The rug was not dead, though. No, the rug merely lay dormant, waiting for its moment to grow back into public consciousness. Now that’s happening at the same time as the he-vage revolution, and there is no telling how far men will be willing to go. Hopefully just to the waist.

As his Zelensky cosplay day proved, Macron is not shy of borrowing from the masculinity brands of other popular leaders in order to boost his own image, and so it is with his unbuttoning. Early last year, the Greek prime minister Kyriakos Mitsotakis stole a morning of the internet’s attention when images were posted showing the Cretan receiving his Covid vaccine.

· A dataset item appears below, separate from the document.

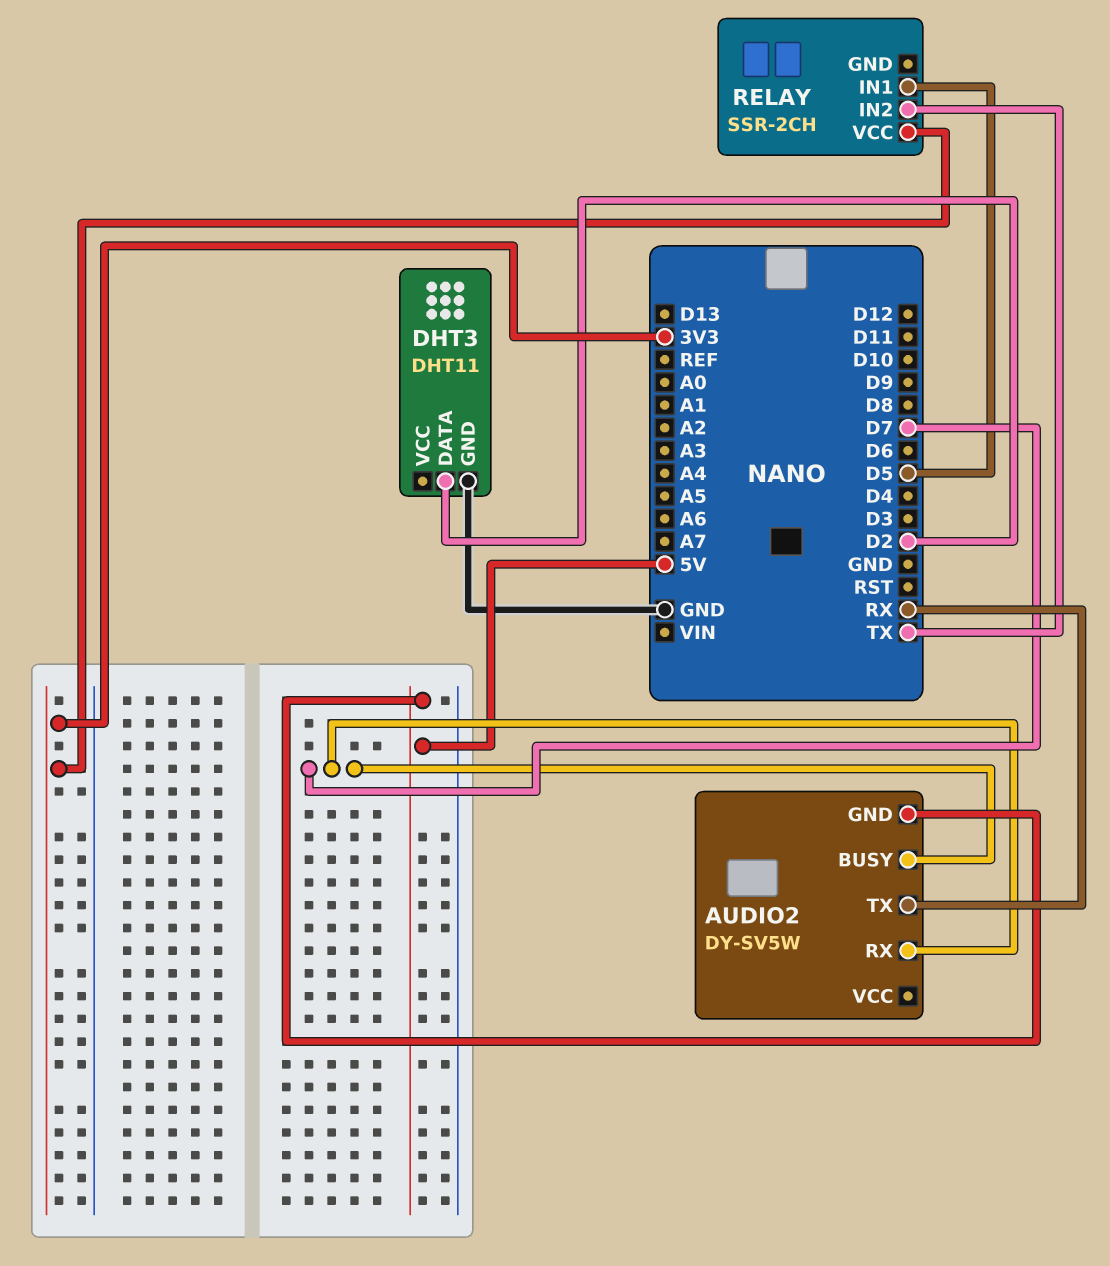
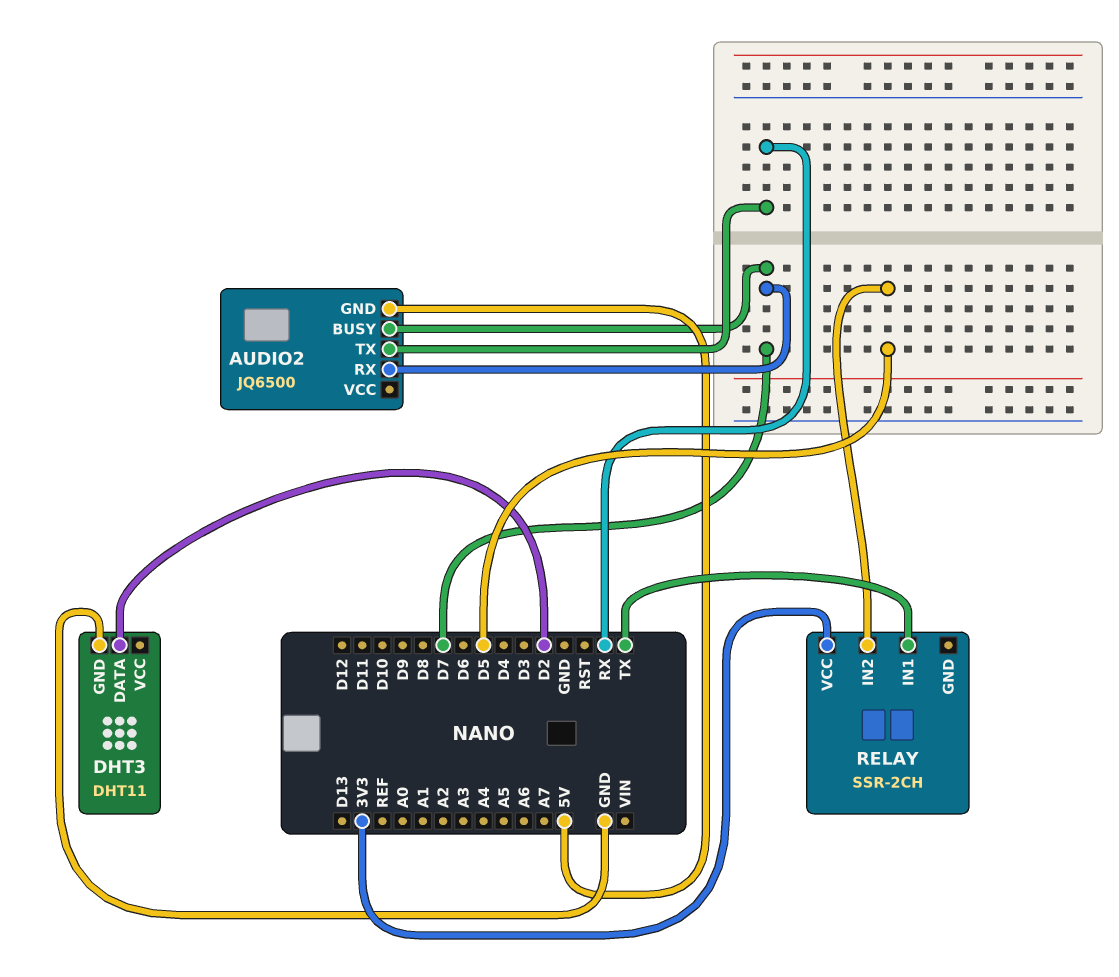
AUDIO2: DY-SV5W -> JQ6500
RELAY pin IN1: D5 -> TX
RELAY pin IN2: TX -> D5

Kyriakos Mitsotakis’s Herculean effort during his Covid jab - Yannis Kolesidis
Kyriakos Mitsotakis’s Herculean effort during his Covid jab - Yannis Kolesidis

There he was, lilac shirt slashed open to the naval, drawing the curtain back on a leather thong necklace and fuzzy, tanned barrel chest. Comments ranged from “It’s a strong look!” to “HELLA-SEXY! I’m flying to Greece immediately!” – making it an effective tourism campaign, if nothing else.

A week later, Johnny Mercer, MP for Plymouth Moor View, tried the same thing, only losing the shirt completely and letting his small spray of chest fluff flutter in the Derriford Hospital appointment room. Afterwards, not one person said they were flying to Plymouth immediately. Poor old Johnny; he truly never fails to miss.

Team Macron cannot have overlooked the Mitsotakis image, nor the wider trend. In France, untamed body hair is currency. Serge Gainsbourg knew it, and Gaston Le Gume, the villain from Beauty and the Beast, sang it: “As you see I’ve got biceps to spare [...] and every last inch of me’s covered with hair!” If any nation on earth was going to embrace the return of he-vage, it was the French.

Naturally, conspiracy theorists have dug up old images of Macron on the beach and questioned why he seems to have more hair in his new chesty thirst trap than he used to. They have a point, actually. PhotoShop? A trick of the light? A mid-life second puberty, because he just has that much testosterone coursing around that petit physique?

The Élysée will get back to those queries in due course. For now, as the age of he-vage takes over, they will be busy thinking of ways to get the rug out on the campaign trail again, even if it means adding accessories. Le Pen might be mightier than the sword, but against a vintage 1970s medallion nestling in a forest of manliness? Bonne chance, Marine. You don’t stand a chance.


Chest foot forward

Style writer Stephen Doig shares his rules for upper-body baring

Consider the situation

Sipping a chilled glass of rosé overlooking the Cote d’Azur, a raffishly undone shirt is entirely appropriate. Less so around the conference table, so be mindful of where you choose to bare. As a general rule of thumb, if your colleagues can see your nipples you’re in line for a disciplinary.

How low should you go?

We’re not in the habit of body shaming, but those of a larger timbre should avoid undoing too enthusiastically because it will direct the eye to larger stomachs. If you happen to be blessed with an athletic frame, by all means undo and flaunt what you’ve got. In holiday set-ups, perhaps button up a couple of notches while people are eating.

Hairy business

There’s been a backlash in recent years against the waxed Ken Doll aesthetic of the Love Island contingent, but a bit of maintenance never goes amiss; you want to channel a debonair Tom Ford instead of a lothario-esque Tom Selleck. So if you’re particularly hirsute, consider clippers to keep the hair neat and trimmed.